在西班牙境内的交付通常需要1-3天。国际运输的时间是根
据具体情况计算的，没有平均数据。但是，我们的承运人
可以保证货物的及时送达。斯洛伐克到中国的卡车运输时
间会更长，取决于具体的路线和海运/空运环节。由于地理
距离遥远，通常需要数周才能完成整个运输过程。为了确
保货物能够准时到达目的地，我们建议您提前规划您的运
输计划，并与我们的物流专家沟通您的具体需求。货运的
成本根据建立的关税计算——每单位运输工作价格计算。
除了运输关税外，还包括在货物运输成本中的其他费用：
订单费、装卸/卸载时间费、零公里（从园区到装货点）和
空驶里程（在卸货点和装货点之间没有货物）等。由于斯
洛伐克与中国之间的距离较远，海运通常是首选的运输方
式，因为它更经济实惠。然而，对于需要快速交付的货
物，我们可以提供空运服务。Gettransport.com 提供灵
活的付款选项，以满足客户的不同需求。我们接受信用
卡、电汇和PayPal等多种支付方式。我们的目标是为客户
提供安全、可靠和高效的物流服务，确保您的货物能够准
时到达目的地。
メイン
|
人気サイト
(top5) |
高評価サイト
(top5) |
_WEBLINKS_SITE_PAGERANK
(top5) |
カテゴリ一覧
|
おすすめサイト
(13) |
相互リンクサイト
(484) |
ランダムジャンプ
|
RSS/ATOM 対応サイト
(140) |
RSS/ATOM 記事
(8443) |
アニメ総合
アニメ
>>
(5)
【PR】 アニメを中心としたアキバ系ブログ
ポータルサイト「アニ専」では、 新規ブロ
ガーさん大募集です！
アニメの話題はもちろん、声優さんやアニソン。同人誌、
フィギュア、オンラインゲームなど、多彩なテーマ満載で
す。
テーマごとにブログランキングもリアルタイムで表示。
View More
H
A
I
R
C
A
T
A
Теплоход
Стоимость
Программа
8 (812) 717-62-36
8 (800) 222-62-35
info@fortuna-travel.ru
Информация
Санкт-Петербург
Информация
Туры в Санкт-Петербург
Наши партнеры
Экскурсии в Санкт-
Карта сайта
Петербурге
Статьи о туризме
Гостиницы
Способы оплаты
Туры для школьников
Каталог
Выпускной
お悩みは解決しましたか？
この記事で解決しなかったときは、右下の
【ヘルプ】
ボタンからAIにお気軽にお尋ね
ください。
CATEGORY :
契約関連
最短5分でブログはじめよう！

★ ★ ★ ★

• About this task: Pull out every line of the records above that contains the string "Санкт".

• Written answer:
Санкт-Петербург
Туры в Санкт-Петербург
Экскурсии в Санкт-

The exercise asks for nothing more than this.